Beware the word you've never heard before that you're suddenly hearing every day. It usually means that either a skilled propagandist is hard at work, or we're trying to paste over a stubborn reality with a shiny new label.
"Weapons of mass destruction." "Shock and awe." "Embeds." "Dead-enders." We'd not heard those terms much or at all before 2001, and they figured into the hard-selling that was necessary before and during a dubious invasion of Iraq. New words—like "the new economy," remember that?—lead us to buy untested ideas.
"Radicalized," is the latest term that we hear every three seconds, after thousands of years of hearing it rarely or never. "Radical" has been around a long time. So has "brainwashed," for that matter. "Radicalized" seems to mean something close to, "brainwashed into being a radical." But we never hear "brainwashed" anymore. We only hear "radicalized."
Of the San Bernadino shooters, the FBI assistant director said yesterday, "We believe that both subjects were radicalized and for quite some time." Well how long, exactly, were these two people "radicalized"? Can we trace it to a day? A morning? A moment!? Did she become radicalized one Wednesday while reading ISIS Illustrated over lunch, and then convince him by cocktail hour?
I realize these questions seem kind of dumb—and in the hindsight of a shooting like this, somewhat academic.
But I think using this term "radicalized" so exclusively and so suddenly also makes us dumb and puts us in a different kind of danger.

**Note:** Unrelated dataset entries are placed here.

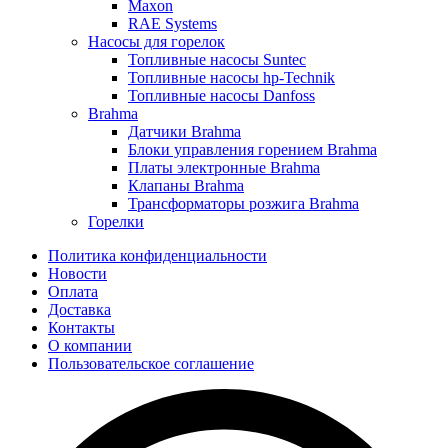
Maxon
RAE Systems
Насосы для горелок
Топливные насосы Suntec
Топливные насосы hp-Technik
Топливные насосы Danfoss
Brahma
Датчики Brahma
Блоки управления горением Brahma
Платы электронные Brahma
Клапаны Brahma
Трансформаторы розжига Brahma
Горелки
Политика конфиденциальности
Новости
Оплата
Доставка
Контакты
О компании
Пользовательское соглашение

First of all, every serious adult has felt or become "radicalized" on one issue or another over a lifetime. I tried to save a condemned house once, and became a pretty radical preservationist for a few years. I wasn't radicalized to the point of stockpiling pipe bombs, but I was willing to invent bogus awards to butter up the mayor, to manipulate city bureaucrats and developers' lawyers and to publicly protest and in some cases viciously harangue all kinds of public and private citizens who would have preferred, and maybe deserved, to be left alone.
"You've become the neighborhood asshole!" my college pal Tom told me during that time. (But then, don't get him started on the police. He can give you a full 60 minutes of spittle just on the color of their uniforms, which should be light blue and welcoming and not black and threatening ….)
No, I had become "radicalized," on preservation. It didn't happen in a day.
That was 15 years ago. I still like old buildings, but as far as preservation is concerned, I am decidedly de-radicalized—out of touch with the preservation community, not sure how that movement's going and unable to remember the last time I wore a sandwich board. Now, depending on how the federal investigation of Chicago police practices goes, I'm prepared to be re-radicalized as anti-Rahm Emanuel. For Illinois Governor Bruce Rauner, I'm developing a sharp distaste that could turn into a responsibility to act. In fact, at all times, I'm ready (and kind of itching, because being radicalized is fun) to be radicalized on any number of subjects: feminism, gay rights, economic fairness, pro-peace, anti-Trump or anti-ISIS.
Could I ever be radicalized to the point where I would stockpile pipe bombs and arm myself to the teeth? (And could I radicalize my wife in such a way?)
I doubt it. But that's my point: There are shades of radicalization. An old man once confessed to me that he'd been a "closet radical" all his life, but I knew the guy, and the most radical thing he ever did was skip church a few Sundays. Some of these young ISIS targets are able to be "radicalized" over a weekend on Twitter, for the same psychological reason kids convince each other it's cool to smoke behind the school. And in the last few months I've also read about people radicalizing themselves, perhaps with a book called Self-Radicalization for Dummies.
"Radicalized" could be a useful term, and we're probably using it a lot these days because it describes a newly important phenomenon succinctly. But (as David Brooks explains in today's New York Times), it's not a succinct problem.
Radicalization is not an on-off switch, it's a dimmer. And it turns both ways. And if we're going to confront a difficult and complex reality with sane and just solutions, I think it's going to be important to keep all that in mind, if we're intellectually able—and not too radicalized ourselves—to do so.
Those of us who weren't born yesterday shouldn't rely too heavily on words that were.
John says
The word is a label that goes on a wall, and we put all the people we fear on the other side. It is a simplistic way of thinking that is not only wrong, but (as you say) makes it more difficult for these people to be dialed-back to rational though still passionate behavior.
David Murray says
Yep. And simplistic thinking has its time and place. When you’re being attacked by a mugger, there’s no time to consider the socioeconomic causes of the attack. (The bastard is clearly radicalized!)
But in contending with this situation long-term, it’s not helpful to split the word simply into fuckers and non-fuckers, cuz it just makes the fuckers madder. (That’s kind of how it has worked with racism, for years.)
I’m not opposed to “radicalized”–as one part of our vocabulary on this issue. But I distrust it as the only one.